> DATA EXCERPTS:
^^^^^^^^^^^^^^^^

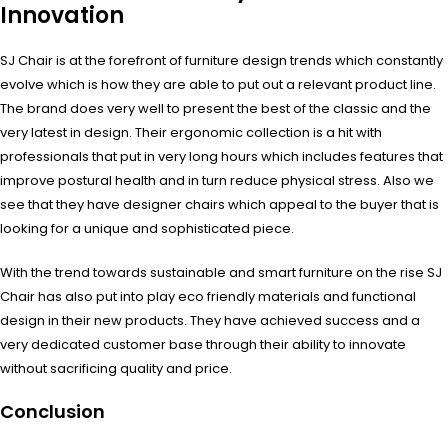
Innovation
SJ Chair is at the forefront of furniture design trends which constantly
evolve which is how they are able to put out a relevant product line.
The brand does very well to present the best of the classic and the
very latest in design. Their ergonomic collection is a hit with
professionals that put in very long hours which includes features that
improve postural health and in turn reduce physical stress. Also we
see that they have designer chairs which appeal to the buyer that is
looking for a unique and sophisticated piece.
With the trend towards sustainable and smart furniture on the rise SJ
Chair has also put into play eco friendly materials and functional
design in their new products. They have achieved success and a
very dedicated customer base through their ability to innovate
without sacrificing quality and price.
Conclusion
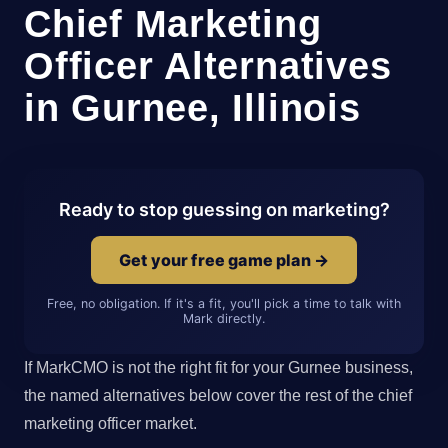
Chief Marketing
Officer Alternatives
in Gurnee, Illinois
Ready to stop guessing on marketing?
Get your free game plan →
Free, no obligation. If it's a fit, you'll pick a time to talk with
Mark directly.
If MarkCMO is not the right fit for your Gurnee business,
the named alternatives below cover the rest of the chief
marketing officer market.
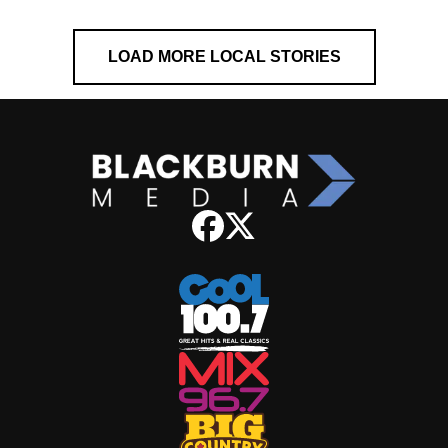
LOAD MORE LOCAL STORIES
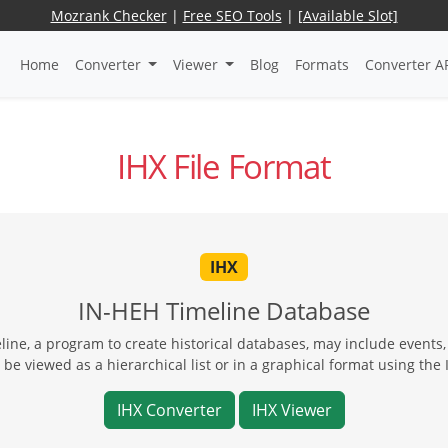
Mozrank Checker
|
Free SEO Tools
|
[Available Slot]
Home
Converter
Viewer
Blog
Formats
Converter A
IHX File Format
IHX
IN-HEH Timeline Database
line, a program to create historical databases, may include events,
 be viewed as a hierarchical list or in a graphical format using th
IHX Converter
IHX Viewer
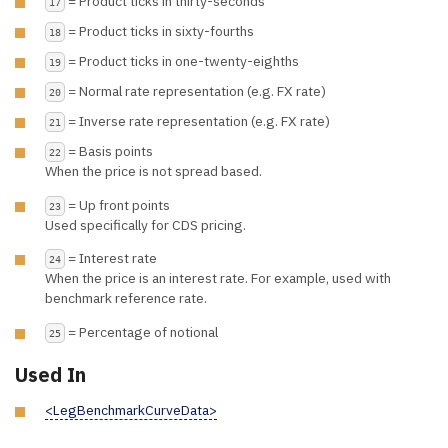
= Product ticks in thirty-seconds
17
= Product ticks in sixty-fourths
18
= Product ticks in one-twenty-eighths
19
= Normal rate representation (e.g. FX rate)
20
= Inverse rate representation (e.g. FX rate)
21
= Basis points
22
When the price is not spread based.
= Up front points
23
Used specifically for CDS pricing.
= Interest rate
24
When the price is an interest rate. For example, used with
benchmark reference rate.
= Percentage of notional
25
Used In
<LegBenchmarkCurveData>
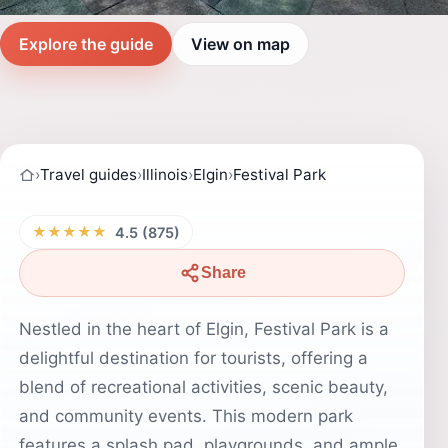
Explore the guide
View on map
›
Travel guides
›
Illinois
›
Elgin
›
Festival Park
★★★★★
4.5 (875)
Share
Nestled in the heart of Elgin, Festival Park is a
delightful destination for tourists, offering a
blend of recreational activities, scenic beauty,
and community events. This modern park
features a splash pad, playgrounds, and ample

^^^^^^^^^^^^^^^^

> REQUEST: In your reply, please print exactly the lines from the one with "be viewed as" through the final line of the listing above, both included, and no pictures.

> EXERCISE RESPONSE:
 be viewed as a hierarchical list or in a graphical format using th
IHX Converter
IHX Viewer
= Product ticks in thirty-seconds
17
= Product ticks in sixty-fourths
18
= Product ticks in one-twenty-eighths
19
= Normal rate representation (e.g. FX rate)
20
= Inverse rate representation (e.g. FX rate)
21
= Basis points
22
When the price is not spread based.
= Up front points
23
Used specifically for CDS pricing.
= Interest rate
24
When the price is an interest rate. For example, used with
benchmark reference rate.
= Percentage of notional
25
Used In
<LegBenchmarkCurveData>
Explore the guide
View on map
›
Travel guides
›
Illinois
›
Elgin
›
Festival Park
★★★★★
4.5 (875)
Share
Nestled in the heart of Elgin, Festival Park is a
delightful destination for tourists, offering a
blend of recreational activities, scenic beauty,
and community events. This modern park
features a splash pad, playgrounds, and ample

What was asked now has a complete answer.